Woman with medium length light brown hair smiling.

Ronit Dinovitzer

Affiliates

Professor of Sociology, University of Toronto; Faculty Fellow, American Bar Foundation; Affiliate Faculty, HLS Center on the Legal Profession

Ronit Dinovitzer is Professor of Sociology at the University of Toronto, where she is cross appointed to the Institute for Management and Innovation (IMI). She is also a Faculty Fellow at the American Bar Foundation in Chicago, where she is Co-Director of the Research Group on Legal Diversity, and Affiliated Faculty in Harvard’s Center on the Legal Profession. She has served as a Visiting Professor of Law at Georgetown University and the University of Illinois at Urbana-Champaign.
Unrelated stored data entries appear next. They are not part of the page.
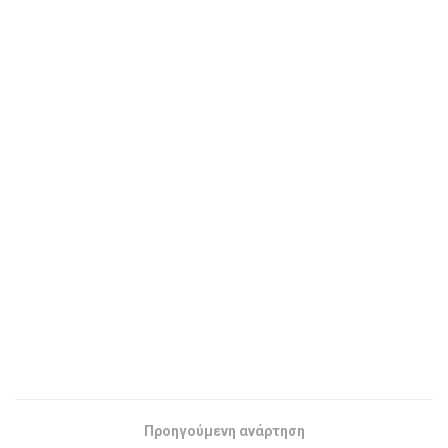
Προηγούμενη ανάρτηση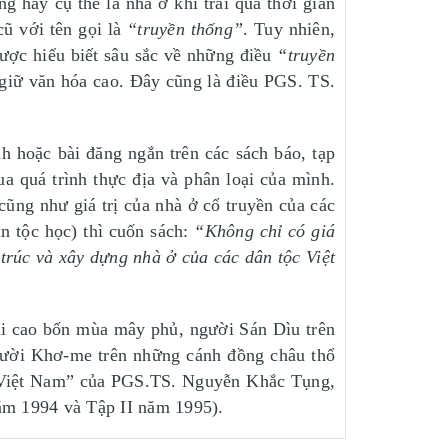
g hay cụ thể là nhà ở khi trải qua thời gian
cũ với tên gọi là
“truyền thống”
. Tuy nhiên,
được hiểu biết sâu sắc về những điều
“truyền
u giữ văn hóa cao. Đây cũng là điều PGS. TS.
h hoặc bài đăng ngắn trên các sách báo, tạp
 quá trình thực địa và phân loại của mình.
ng như giá trị của nhà ở cổ truyền của các
 tộc học) thì cuốn sách:
“Không chỉ có giá
trúc và xây dựng nhà ở của các dân tộc Việt
úi cao bốn mùa mây phủ, người Sán Dìu trên
người Khơ-me trên những cánh đồng châu thổ
 Việt Nam” của PGS.TS. Nguyễn Khắc Tụng,
năm 1994 và Tập II năm 1995).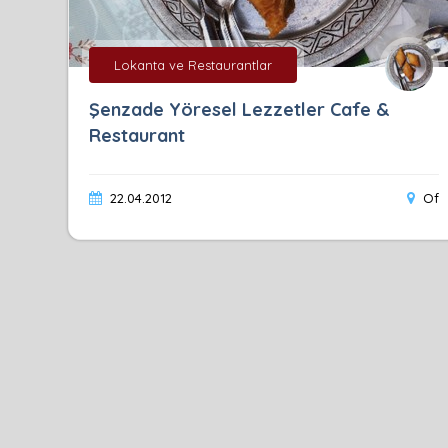
Lokanta ve Restaurantlar
Şenzade Yöresel Lezzetler Cafe &
Restaurant
22.04.2012
Of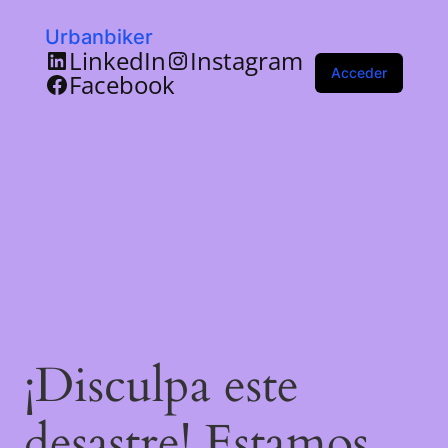
Urbanbiker
LinkedIn
Instagram
Acceder
Facebook
¡Disculpa este
desastre! Estamos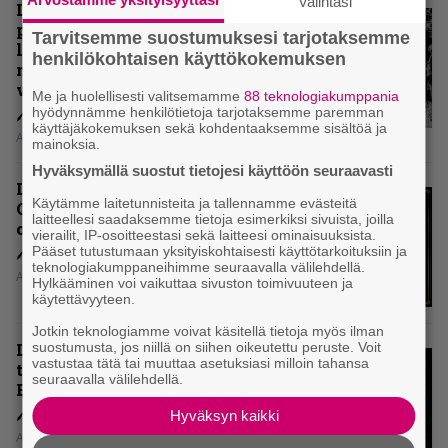
Valintasi
Levyarvio: Coronerin
paluualbumi 32 vuotta edellisen
Tarvitsemme suostumuksesi tarjotaksemme
levytyksen jälkeen ei voi
henkilökohtaisen käyttökokemuksen
mitenkään täyttää odotuksia. Vai
voiko?
Me ja huolellisesti valitsemamme
88 teknologiakumppania
hyödynnämme henkilötietoja tarjotaksemme paremman
käyttäjäkokemuksen sekä kohdentaaksemme sisältöä ja
Aki Nuopponen
mainoksia.
Hyväksymällä suostut tietojesi käyttöön seuraavasti
Levyarvio: Dirkschneider & The
Käytämme laitetunnisteita ja tallennamme evästeitä
Old Gang -albumista ei aina tiedä,
laitteellesi saadaksemme tietoja esimerkiksi sivuista, joilla
onko se tosissaan tehty vai ei
vierailit, IP-osoitteestasi sekä laitteesi ominaisuuksista.
Pääset tutustumaan yksityiskohtaisesti käyttötarkoituksiin ja
teknologiakumppaneihimme seuraavalla välilehdellä.
Aki Nuopponen
Hylkääminen voi vaikuttaa sivuston toimivuuteen ja
käytettävyyteen.
Jotkin teknologiamme voivat käsitellä tietoja myös ilman
suostumusta, jos niillä on siihen oikeutettu peruste. Voit
Levyarvio: Onko Steelbound jo
vastustaa tätä tai muuttaa asetuksiasi milloin tahansa
täydellisintä mahdollista Battle
seuraavalla välilehdellä.
Beastia?
Hyväksyn kaikki
Aki Nuopponen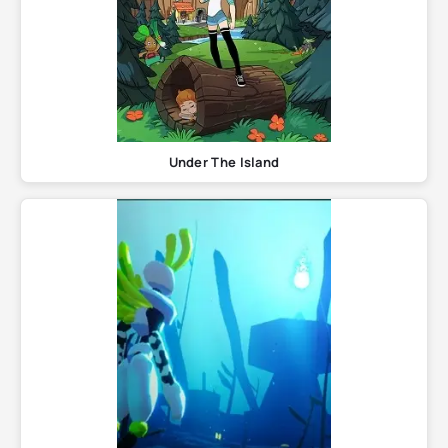
Under The Island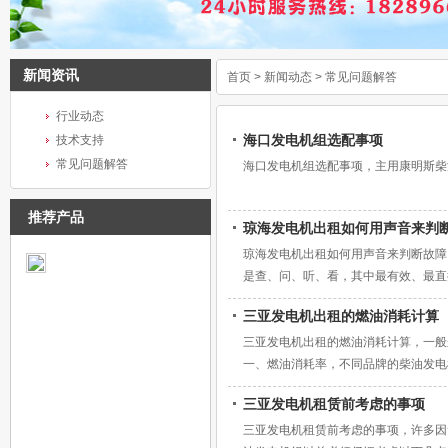
新闻资讯
首页
>
新闻动态
>
常见问题解答
行业动态
海口发电机组选配事项
技术支持
常见问题解答
海口发电机组选配事项，主用康明斯柴
推荐产品
琼海发电机出租如何用声音来判
琼海发电机出租如何用声音来判断故障
是查、问、听、看，其中最有效、最直
避免重大故障的发生。
三亚发电机出租的燃油消耗计算
三亚发电机出租的燃油消耗计算，一
一、燃油消耗率，不同品牌的柴油发
二、用电负载的大小，负载大了油门大
三亚发电机租赁前考虑的事项
三亚发电机租赁前考虑的事项，许多因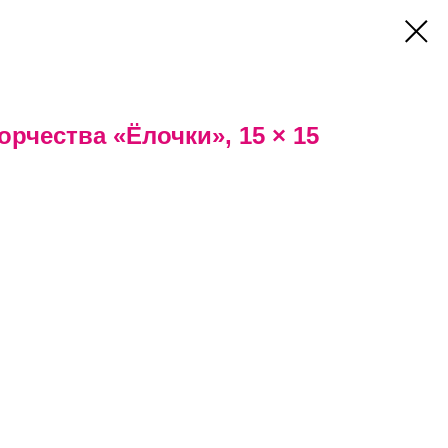
орчества «Ёлочки», 15 × 15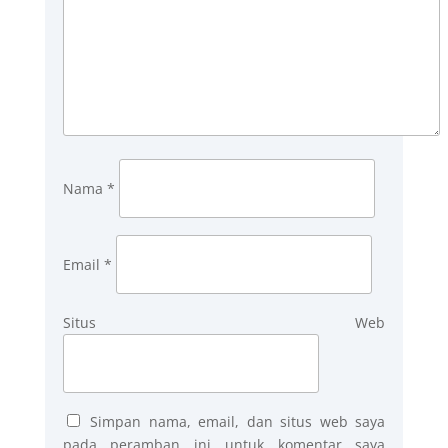
Nama
*
Email
*
Situs Web
Simpan nama, email, dan situs web saya
pada peramban ini untuk komentar saya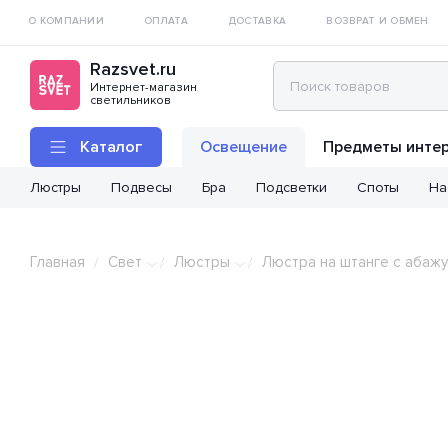
О КОМПАНИИ
ОПЛАТА
ДОСТАВКА
ВОЗВРАТ И ОБМЕН
Razsvet.ru
Интернет-магазин
светильников
Каталог
Освещение
Предметы инте
Люстры
Подвесы
Бра
Подсветки
Споты
На
Главная
Свет
Люстры
Люстра на штанге с абаж
/
/
/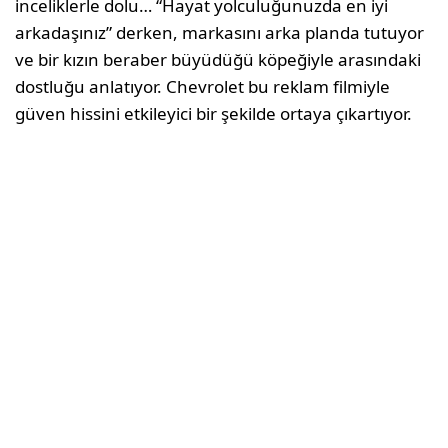
inceliklerle dolu… “Hayat yolculuğunuzda en iyi
arkadaşınız” derken, markasını arka planda tutuyor
ve bir kızın beraber büyüdüğü köpeğiyle arasındaki
dostluğu anlatıyor. Chevrolet bu reklam filmiyle
güven hissini etkileyici bir şekilde ortaya çıkartıyor.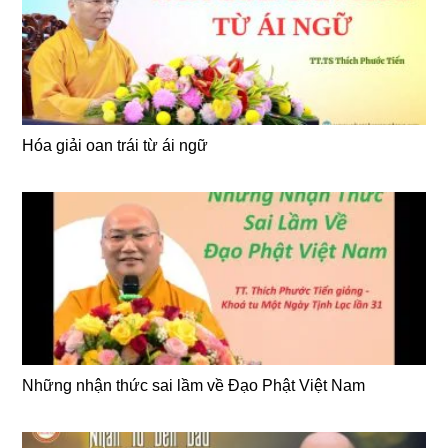
Hóa giải oan trái từ ái ngữ
Những nhận thức sai lầm về Đạo Phật Việt Nam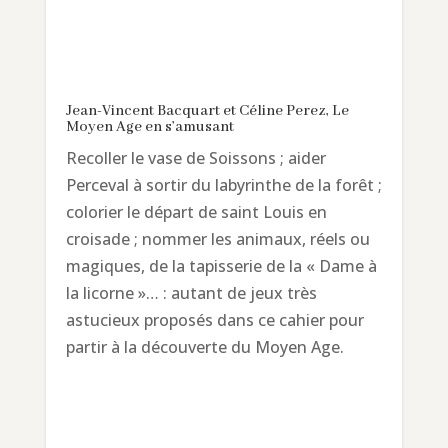
Jean-Vincent Bacquart et Céline Perez, Le
Moyen Age en s’amusant
Recoller le vase de Soissons ; aider
Perceval à sortir du labyrinthe de la forêt ;
colorier le départ de saint Louis en
croisade ; nommer les animaux, réels ou
magiques, de la tapisserie de la « Dame à
la licorne »… : autant de jeux très
astucieux proposés dans ce cahier pour
partir à la découverte du Moyen Age.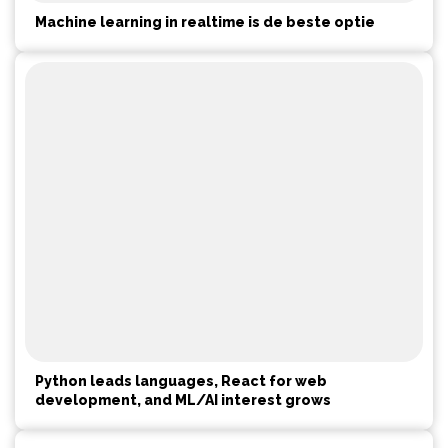
Machine learning in realtime is de beste optie
Python leads languages, React for web
development, and ML/AI interest grows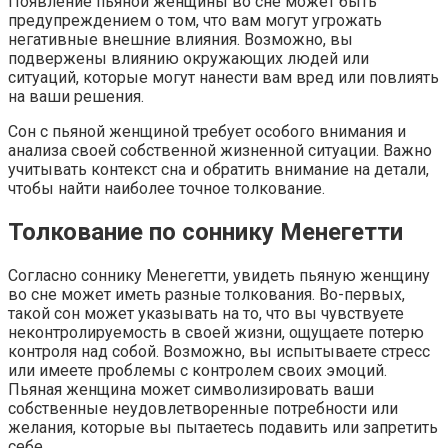
Появление пьяной женщины во сне может быть
предупреждением о том, что вам могут угрожать
негативные внешние влияния. Возможно, вы
подвержены влиянию окружающих людей или
ситуаций, которые могут нанести вам вред или повлиять
на ваши решения.
Сон с пьяной женщиной требует особого внимания и
анализа своей собственной жизненной ситуации. Важно
учитывать контекст сна и обратить внимание на детали,
чтобы найти наиболее точное толкование.
Толкование по соннику Менегетти
Согласно соннику Менегетти, увидеть пьяную женщину
во сне может иметь разные толкования. Во-первых,
такой сон может указывать на то, что вы чувствуете
неконтролируемость в своей жизни, ощущаете потерю
контроля над собой. Возможно, вы испытываете стресс
или имеете проблемы с контролем своих эмоций.
Пьяная женщина может символизировать ваши
собственные неудовлетворенные потребности или
желания, которые вы пытаетесь подавить или запретить
себе.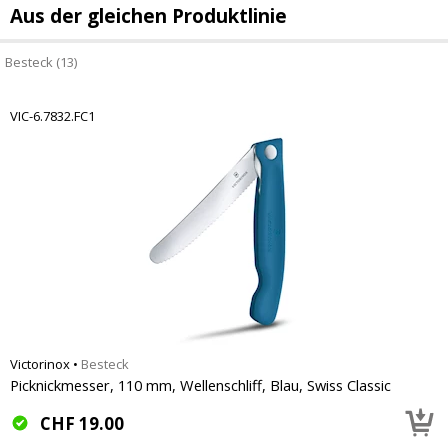
Aus der gleichen Produktlinie
Besteck (13)
VIC-6.7832.FC1
Victorinox
•
Besteck
Picknickmesser, 110 mm, Wellenschliff, Blau, Swiss Classic
CHF
19.00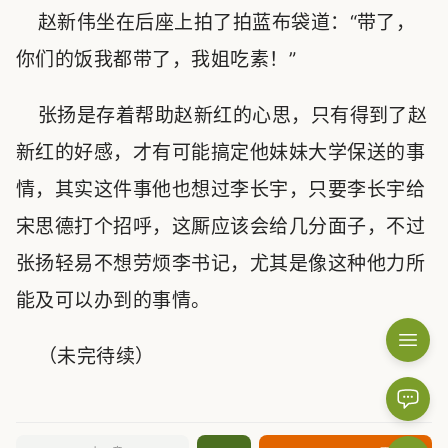
赵新伟坐在后座上拍了拍蓝布袋道：“带了，
你们的饭我都带了，我姐吃素！”
张扬是存着帮助赵新红的心思，只有得到了赵
新红的好感，才有可能搞定他妹妹大学保送的事
情，其实这件事他也想过李长宇，只要李长宇给
宋思德打个招呼，这厮应该会给几分面子，不过
张扬轻易不想劳烦李书记，尤其是像这种他力所
能及可以办到的事情。
（未完待续）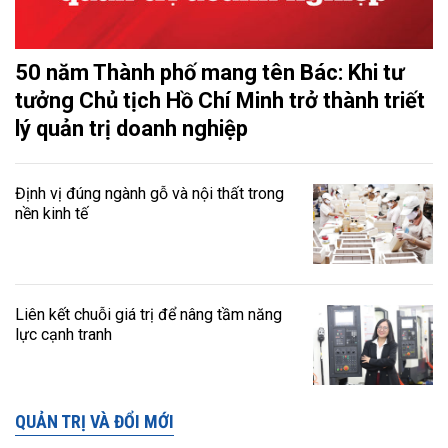
50 năm Thành phố mang tên Bác: Khi tư
tưởng Chủ tịch Hồ Chí Minh trở thành triết
lý quản trị doanh nghiệp
Định vị đúng ngành gỗ và nội thất trong
nền kinh tế
Liên kết chuỗi giá trị để nâng tầm năng
lực cạnh tranh
QUẢN TRỊ VÀ ĐỔI MỚI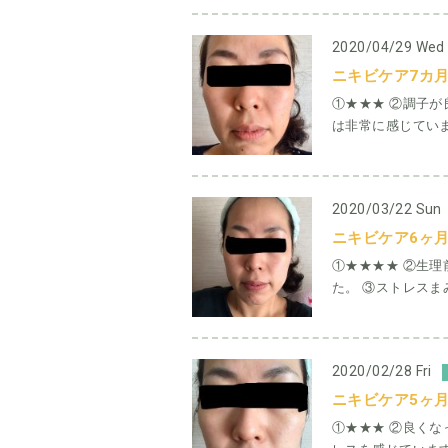
2020/04/29 Wed
ニキビケア7カ月
①★★★ ②調子
は非常に感じていま
2020/03/22 Sun
ニキビケア6ヶ月
①★★★★ ②生
た。 ③ストレスま
2020/02/28 Fri
ニキビケア5ヶ月
①★★★ ②良く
Ronit recently delivered the Annual Lecture on the Legal Profession at Georgetown Law, focusing on issues of diversity and inequality in the legal profession. She holds a PhD in Sociology from the University of Toronto.

Ronit is a sociologist of the professions. Through her research on the legal profession, Ronit draws together analyses of the professions with research in social policy, including the social organization of lawyers, the context of labor markets, and the role of diversity in professional careers. She has pursued this work through her involvement with the After the JD project, the first national longitudinal study of law graduates in the US, and the Law and Beyond Study, the first national study of law graduates in Canada. Ronit’s work also attends to the role of ethics within professional practice. In current research, she is studying the role of ethical decision-making and professional autonomy, through a qualitative project on the ways in which corporate lawyers interact with their clients.